Hibernate and .NET 2.0 strongly-typed DataSets do share some features in common:
- An xml document (the DataSet) is used to determine the mapping rules. (It is also convenient--although much more data-driven than object-model driven that the mapping xml can be created in a designer mode by dragging tables onto the screen and linking relations between them.)
- This xml document also automatically generates all of the objects, as well as a separate sub-namespace (think Java package) containing the repository classes for populating the objects.
- The objects, object collections, and associations are all mapped to the database.
- The objects are persisted to and from the database using repository classes (known as table adapters in .NET DataSets.) These classes are generated in a separate sub-namespace (package).
- The DataSet model is a very strongly data-driven model. This makes it difficult to develop a true object model as you can in Hibernate. As a result, there is no real control to build the object model according to best practices or design patterns, as the model is entirely generated from the database-driven DataSet. The model also uses database naming conventions: the collection is named with a "DataTable" suffix (eg. the Person collection would be "PersonDataTable") and the contained objects are named with a "Row" suffix (the object would be "PersonRow").
- There is no HQL-style query language. You are directly addressing a specific database, and, of course, that database is almost exclusively Microsoft SQL Server. And while you can theoretically use queries, stored procedures are considered the norm.
- You cannot populate an object graph from a single query/stored procedure.

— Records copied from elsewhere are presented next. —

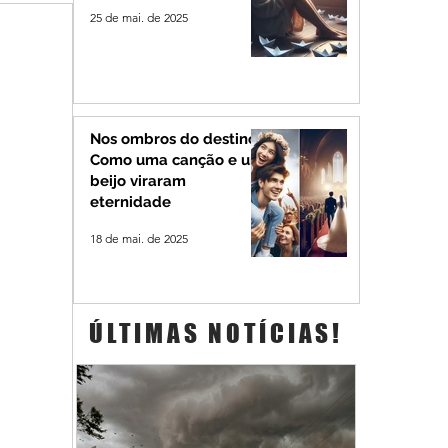
25 de mai. de 2025
Nos ombros do destino:
Como uma canção e um
beijo viraram
eternidade
18 de mai. de 2025
ÚLTIMAS NOTÍCIAS!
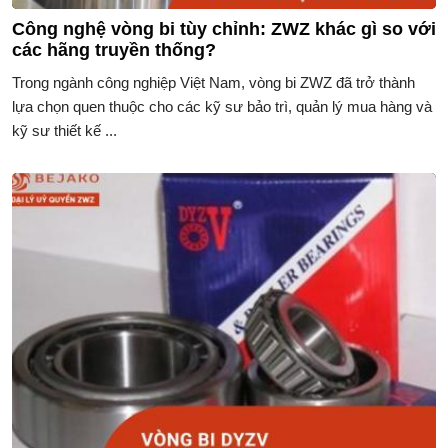
Công nghệ vòng bi tùy chỉnh: ZWZ khác gì so với
các hãng truyền thống?
Trong ngành công nghiệp Việt Nam, vòng bi ZWZ đã trở thành
lựa chọn quen thuộc cho các kỹ sư bảo trì, quản lý mua hàng và
kỹ sư thiết kế ...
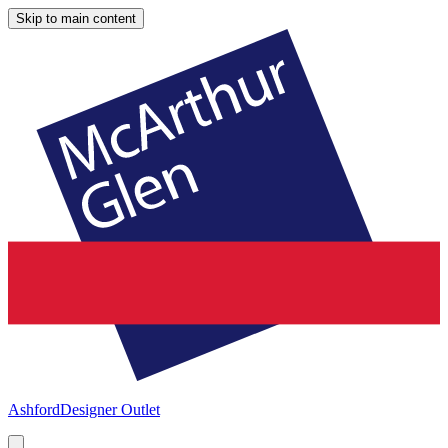
Skip to main content
Ashford
Designer Outlet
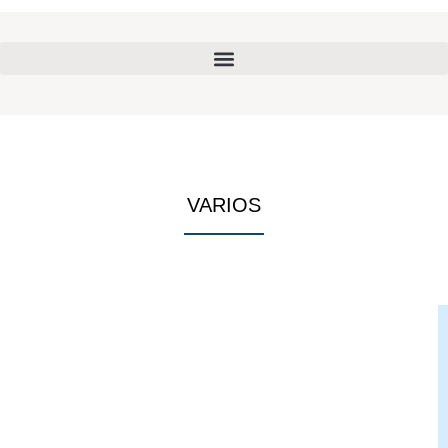
VARIOS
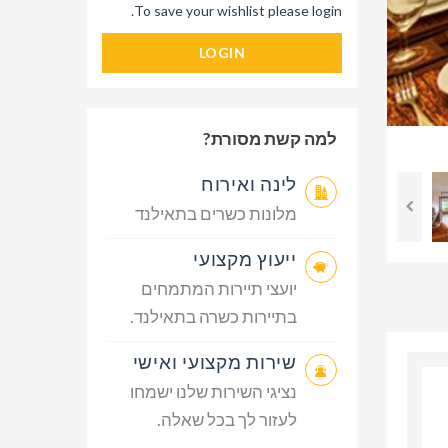
To save your wishlist please login.
LOGIN
למה קשת מסורת?
לינה ואירוח
מלונות כשרים בתאילנד
ייעוץ מקצועי
יועצי תיירות המתמחים
בתיירות כשרה בתאילנד.
שירות מקצועי ואישי
נציגי השירות שלנו ישמחו
לעזור לך בכל שאלה.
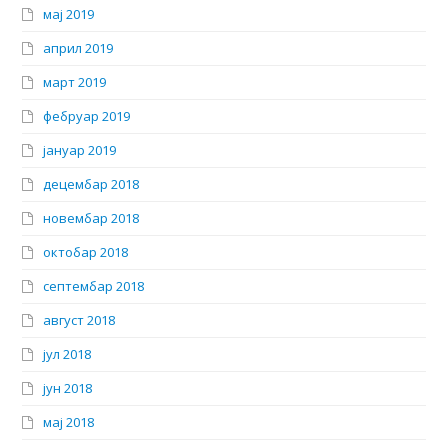
мај 2019
април 2019
март 2019
фебруар 2019
јануар 2019
децембар 2018
новембар 2018
октобар 2018
септембар 2018
август 2018
јул 2018
јун 2018
мај 2018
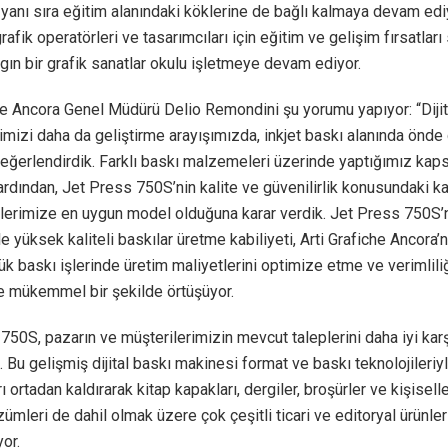
 yanı sıra eğitim alanındaki köklerine de bağlı kalmaya devam ediy
rafik operatörleri ve tasarımcıları için eğitim ve gelişim fırsatlar
ın bir grafik sanatlar okulu işletmeye devam ediyor.
he Ancora Genel Müdürü Delio Remondini şu yorumu yapıyor: “Dijit
rimizi daha da geliştirme arayışımızda, inkjet baskı alanında önde 
 değerlendirdik. Farklı baskı malzemeleri üzerinde yaptığımız kap
 ardından, Jet Press 750S’nin kalite ve güvenilirlik konusundaki ka
lerimize en uygun model olduğuna karar verdik. Jet Press 750S
e yüksek kaliteli baskılar üretme kabiliyeti, Arti Grafiche Ancora’n
ük baskı işlerinde üretim maliyetlerini optimize etme ve verimliliğ
e mükemmel bir şekilde örtüşüyor.
750S, pazarın ve müşterilerimizin mevcut taleplerini daha iyi ka
 Bu gelişmiş dijital baskı makinesi format ve baskı teknolojileriyle
ı ortadan kaldırarak kitap kapakları, dergiler, broşürler ve kişiselle
ümleri de dahil olmak üzere çok çeşitli ticari ve editoryal ürünl
yor.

You have two less-than-ideal choices:
- You can create a query/sproc that contains joins, and bring back tabular data, which is obviously no longer a true object graph, it's just a result set. (I don't use this option.)
- The second choice is to create SEPARATE queries in each table that forms a part of the object graph. For example, if you wanted to know about the Person, the person's Invoices, the person's Accounts, and the person's Appointments, all of which form the object graph, you would create separate repository queries (by personID) for EACH of the 4 objects, and you would then make 4 calls to populate each object/collection. This also means that you must populate them in the right order (parent first, then child) to prevent constraint errors.
- You can create a query/sproc that contains joins, and bring back tabular data, which is obviously no longer a true object graph, it's just a result set. (I don't use this option.)
- The most difficult is that there is not a single mapping of the object model in a single namespace (package). Instead, a typical .NET project may contain multiple DataSets, often with redundant data tables across DataSets. The generated classes and related repository(table adapter) classes are DataSet specific, so a Person object may end up redundantly as the PersonRow class in MANY different DataSets. And, because they are in distinct DataSets, they cannot be assigned to each other. Finally, a change in a table of the database must be implmented not in a single location, but redundantly across all DataSets that reference the particular data table.
- I have had to extend the generated objects with additional functionality in order to link each of the objects in the object graph to the same transaction. And since each of the auto-geneated repository classes do not share a common interface, I have had to force interface implementation. I have achieved this with a .NET convention called "partial classes" (files where you can "add to" (not extend!) an auto-generated class, so that when the auto-generated class gets regenerated, your modifications are not overwritten. It's hackish, but it works.)